To have superdenss create each of the eight enantiomers and select the best one for averaging for each of the 20 reconstructions, add the -e option to superdenss as follows:
This will create a folder named “4FE9” containing the 4FE9_avg.mrc file with the fully averaged reconstruction, taking into account the best enantiomers. This runs denss.py in the default “slow” mode. This shows that for even quite complex cases, the default slow mode should work quite well in combination with enantiomer selection.
It should be noted that this procedure does not ensure that the final averaged reconstruction represents the actual correct enantiomer, it just ensures that all of the reconstructions used in the averaging procedure have the same handedness. There is no way to to select the correct enantiomer without some ancillary data, since enantiomers are ambiguous in solution scattering.

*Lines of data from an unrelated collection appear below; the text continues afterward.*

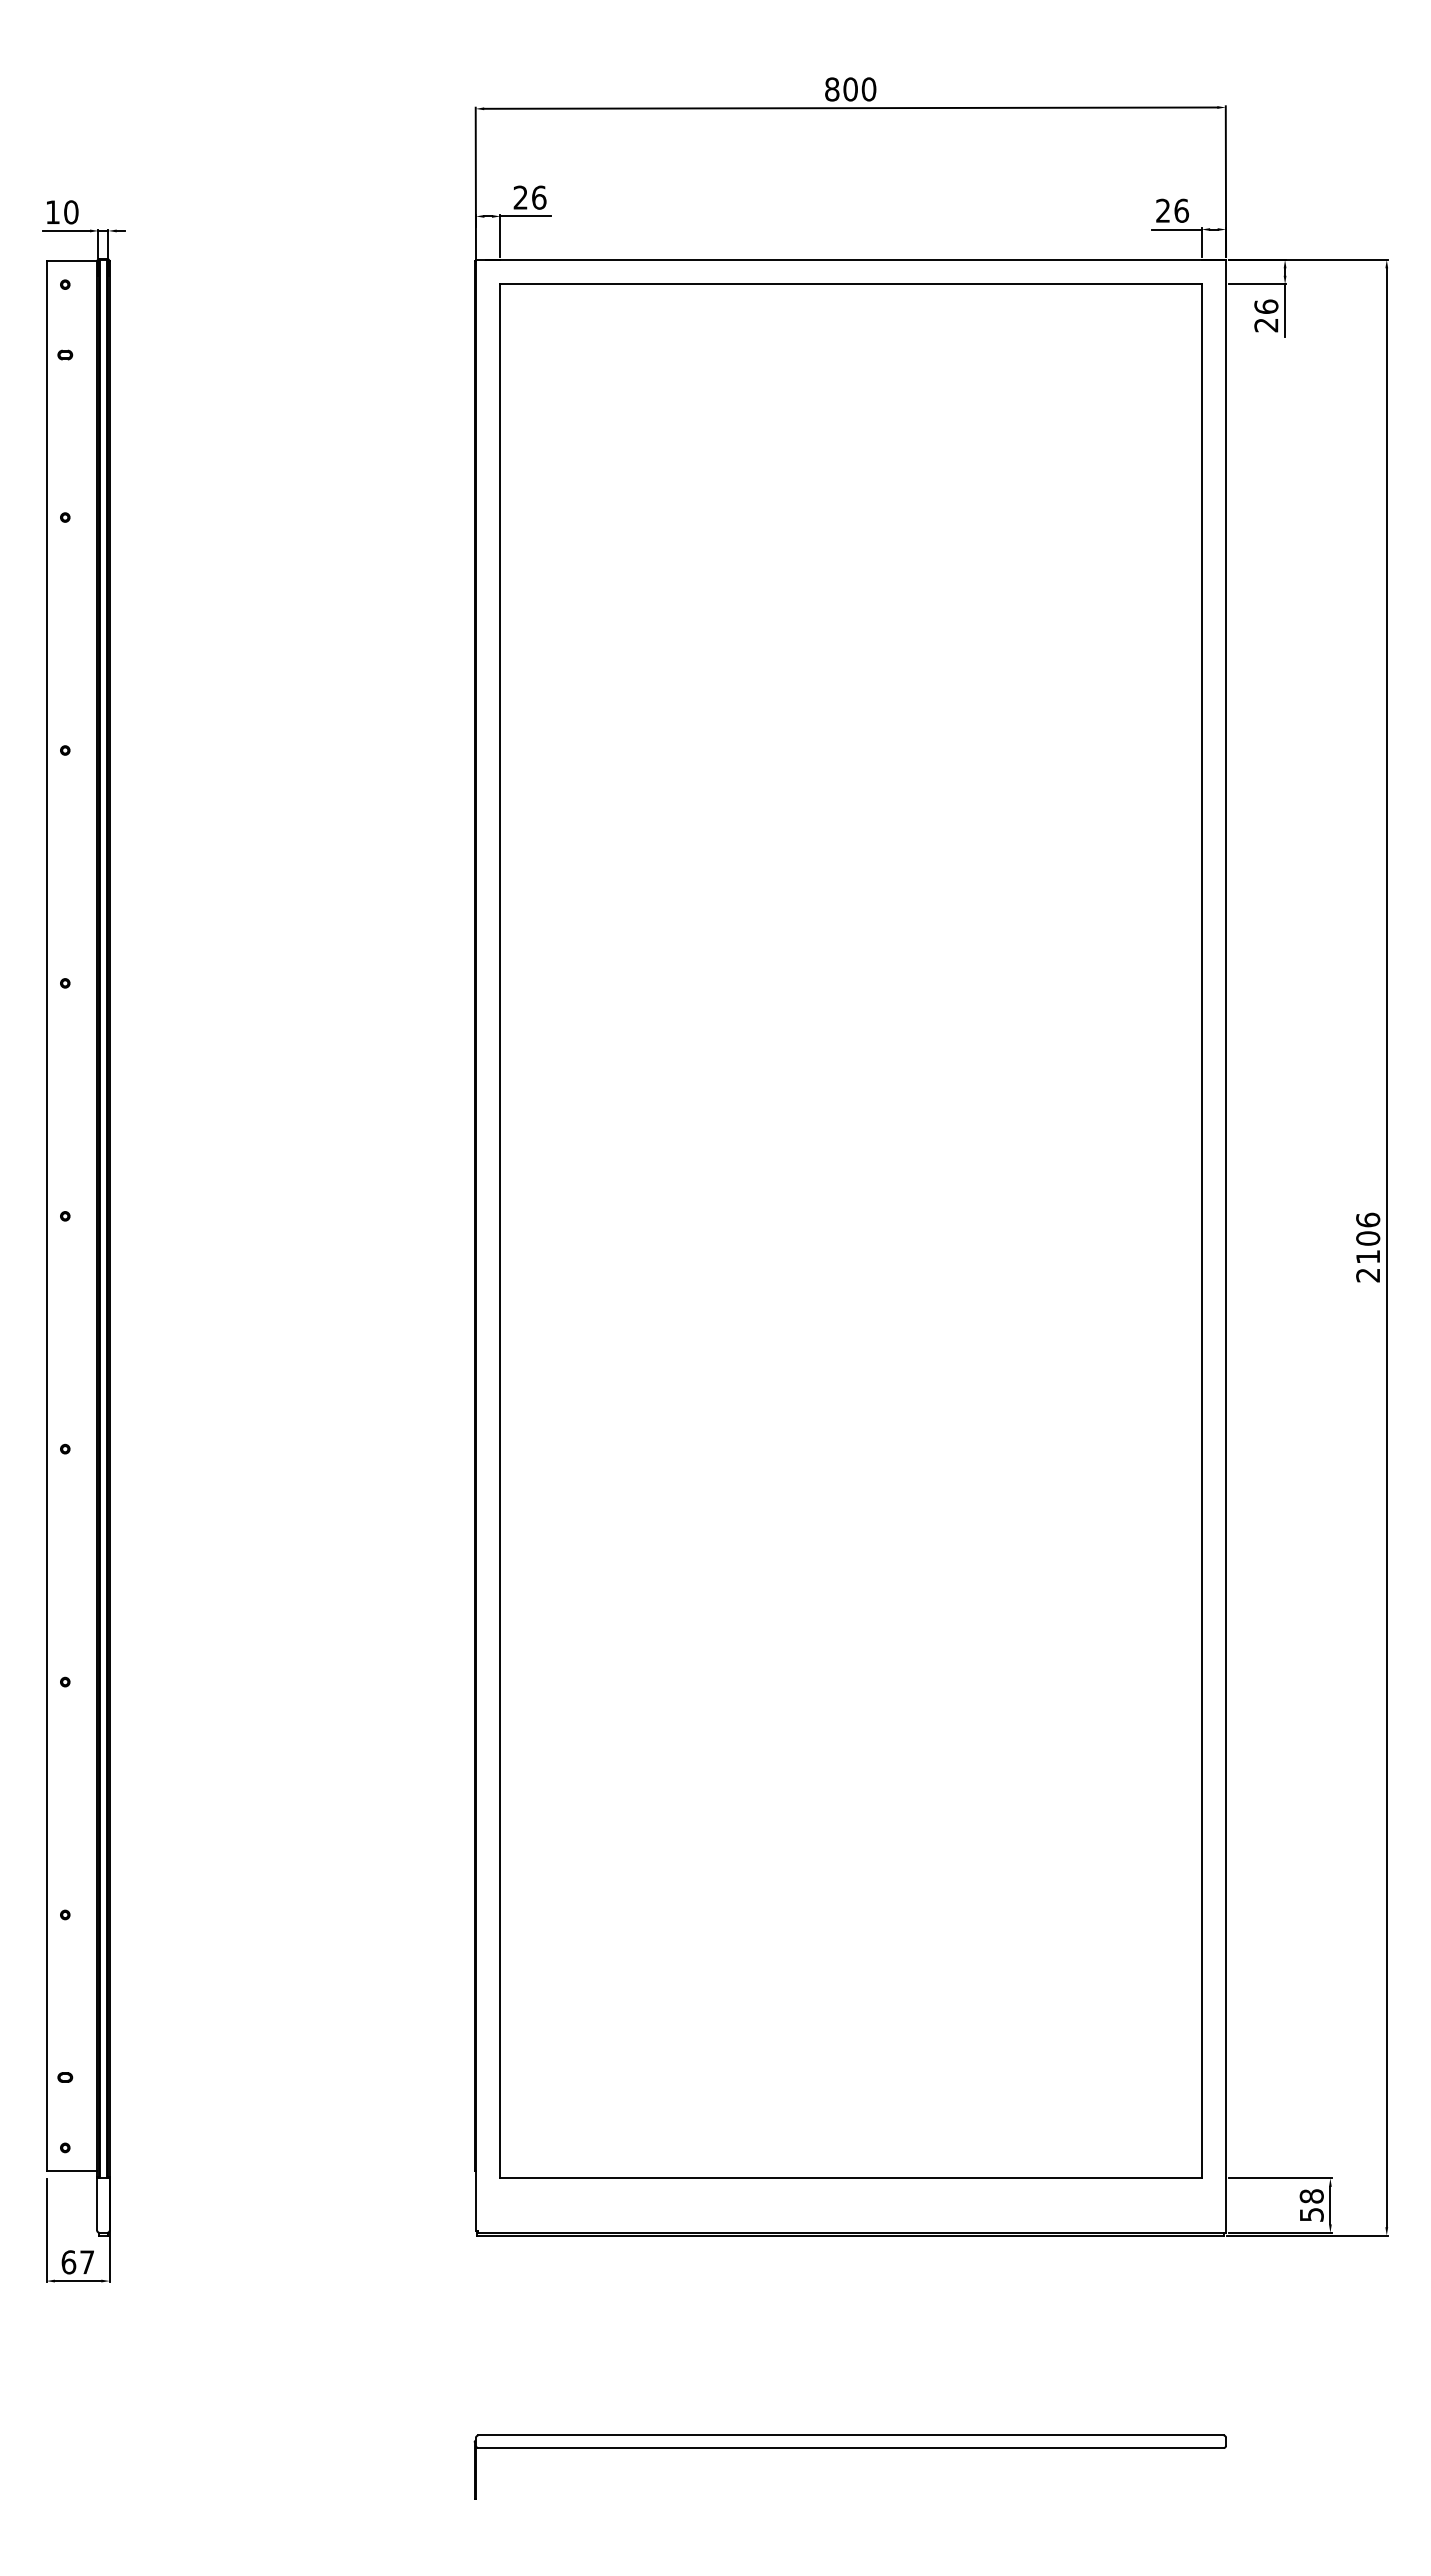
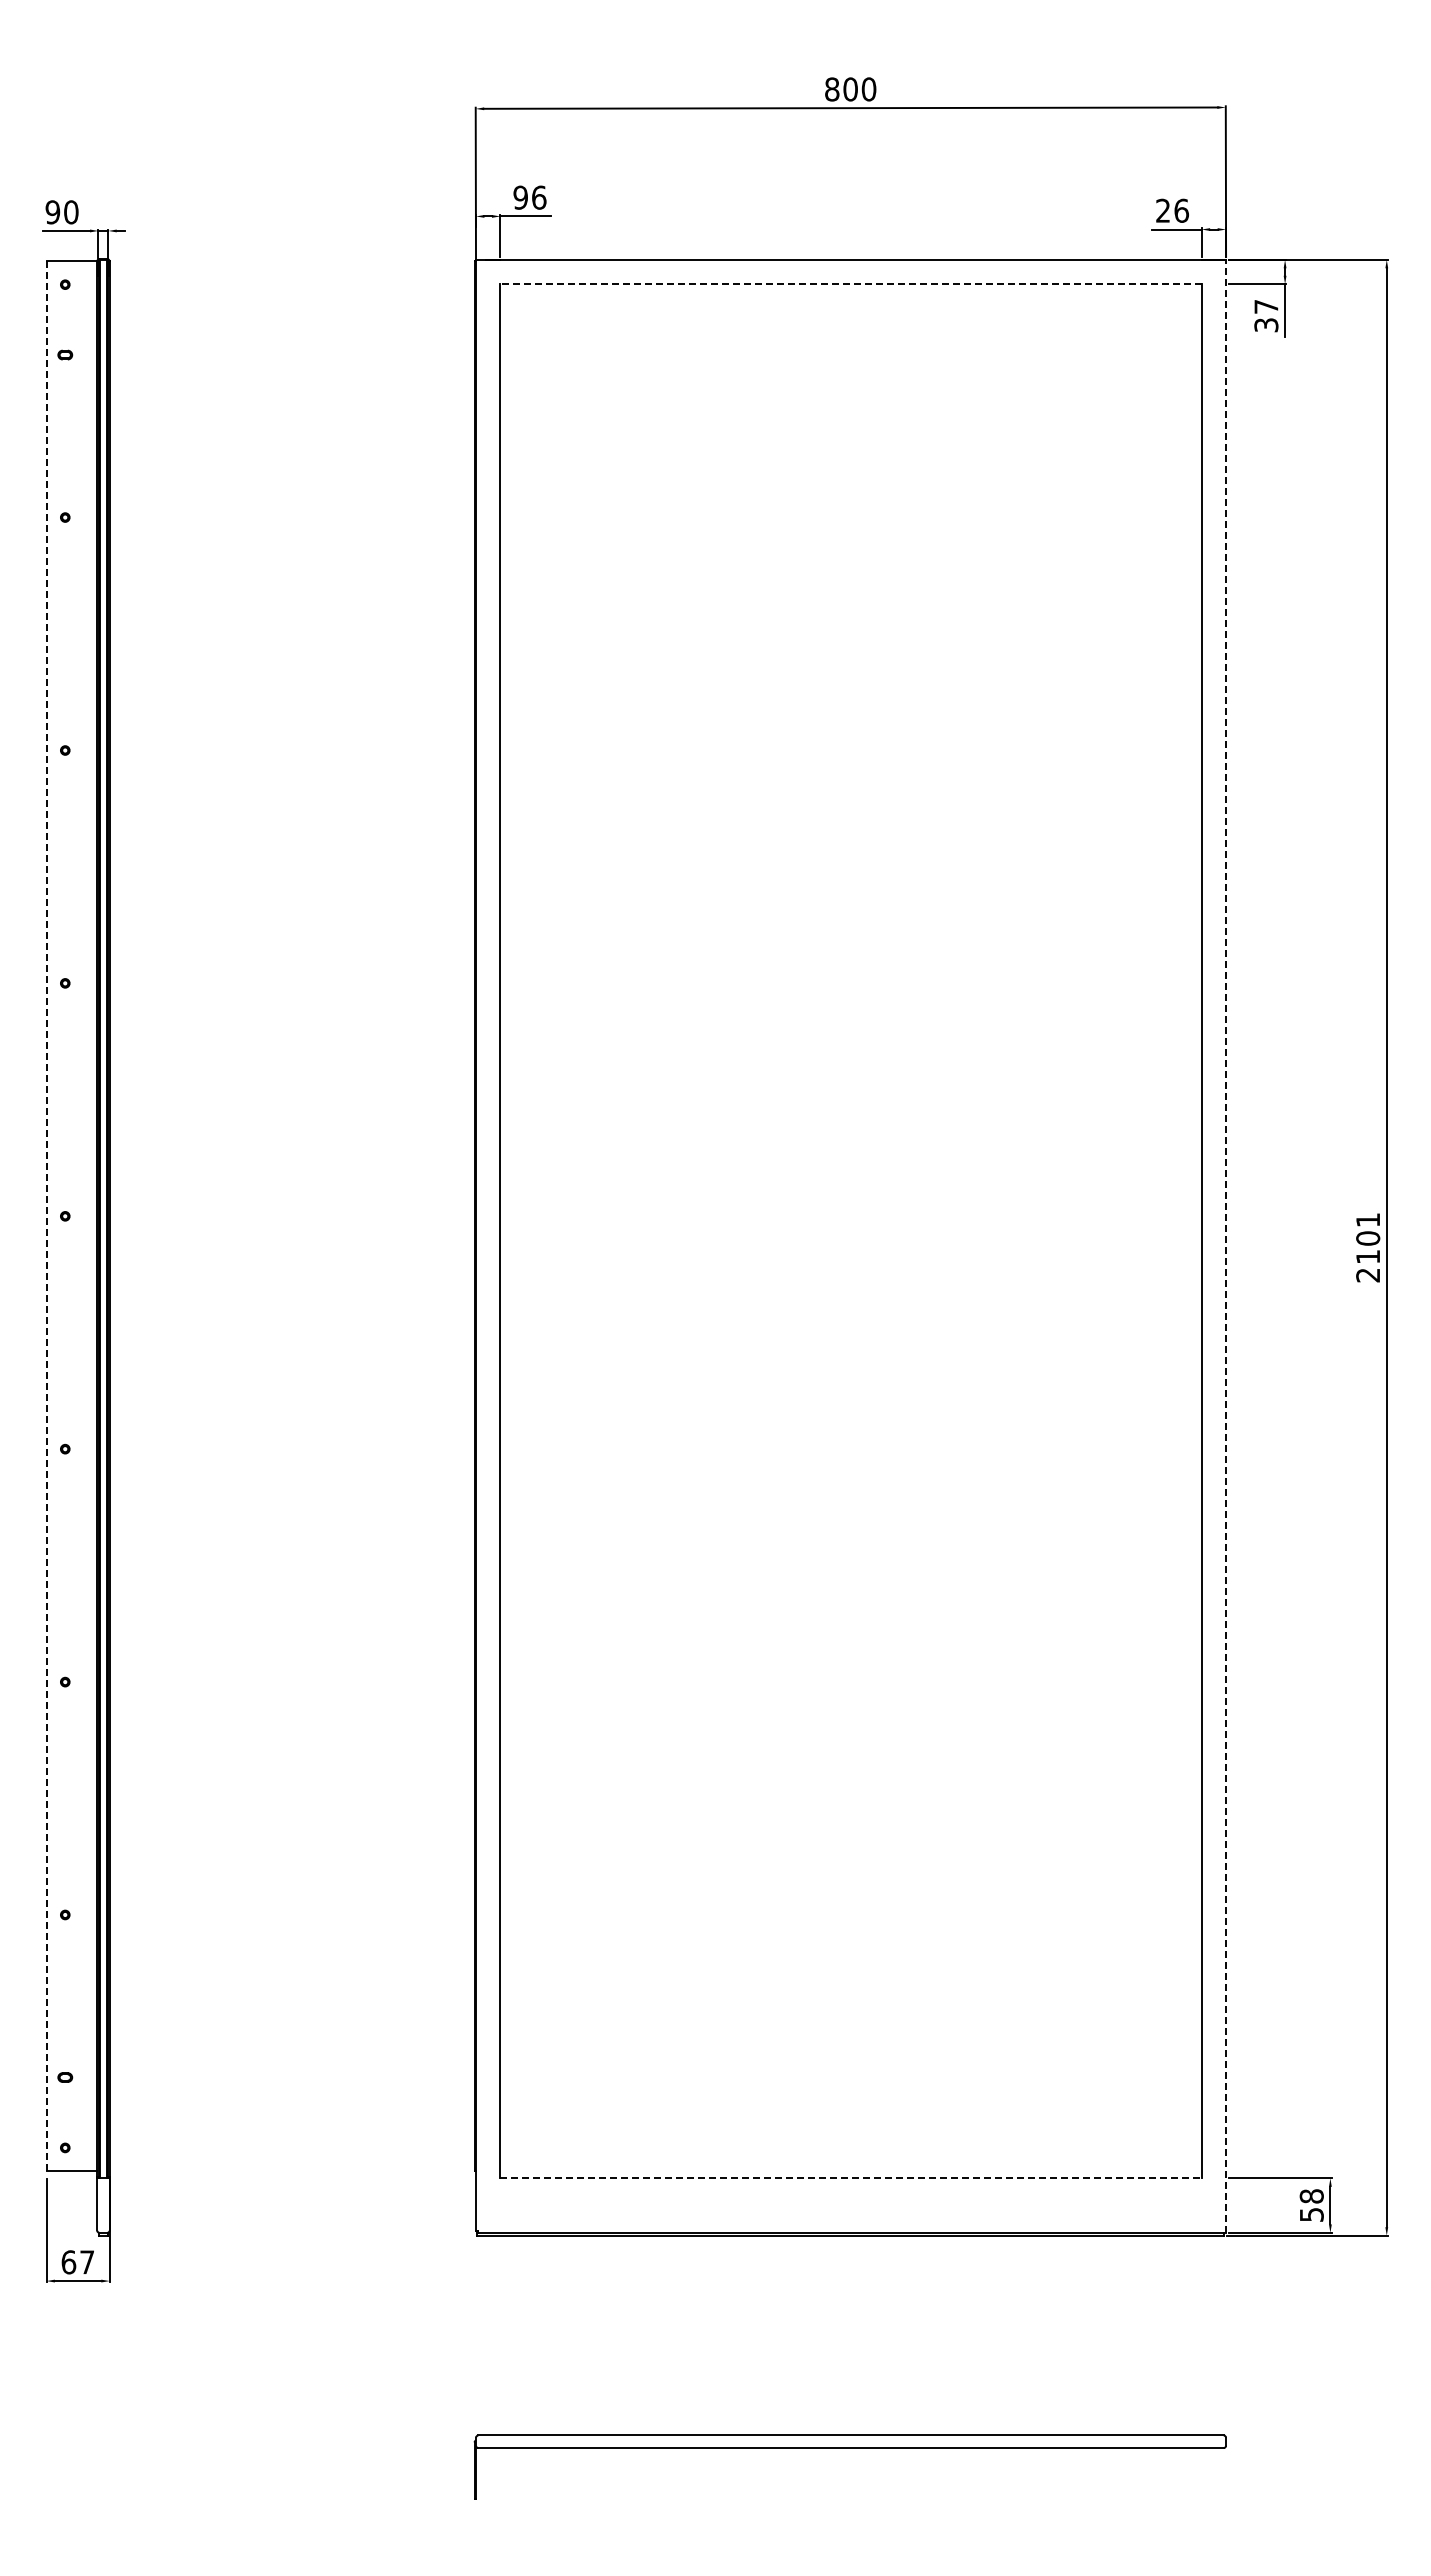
text at (520, 197): 26 -> 96
text at (52, 212): 10 -> 90
line at (851, 284): solid -> dashed
text at (1266, 315): 26 -> 37
line at (46, 1216): solid -> dashed
text at (1368, 1219): 2106 -> 2101
line at (1226, 1245): solid -> dashed
line at (851, 2178): solid -> dashed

The averaging procedure works by aligning each reconstruction against a reference map. The reference map is calculated using a binary tree algorithm, where several pairs of maps are aligned and averaged in steps, ultimately generating a simple average. The Fourier Shell Correlation comparing each reconstruction to the reference is calculated, and the average of all FSC curves is calculated and saved in a file named “6lyz_fsc.dat”. This plot can be used to estimate resolution where the FSC curve falls below 0.5. Take the reciprocal of that x-axis value, and that is your estimated resolution in Å. For convenience this resolution is estimated and printed to the log file and screen for you. If the python module matplotlib is available, you can use the supplied fsc2res.py script to make a plot of the FSC and estimated resolution which will be saved to a png file. To estimate resolution by comparing with a known structure see denss.align.py and denss.calcfsc.py below and the Tips page. Note, this approach to estimating resolution is different than the calculation EMAN2 performs on its own (which compares averages of two halves of reconstructions).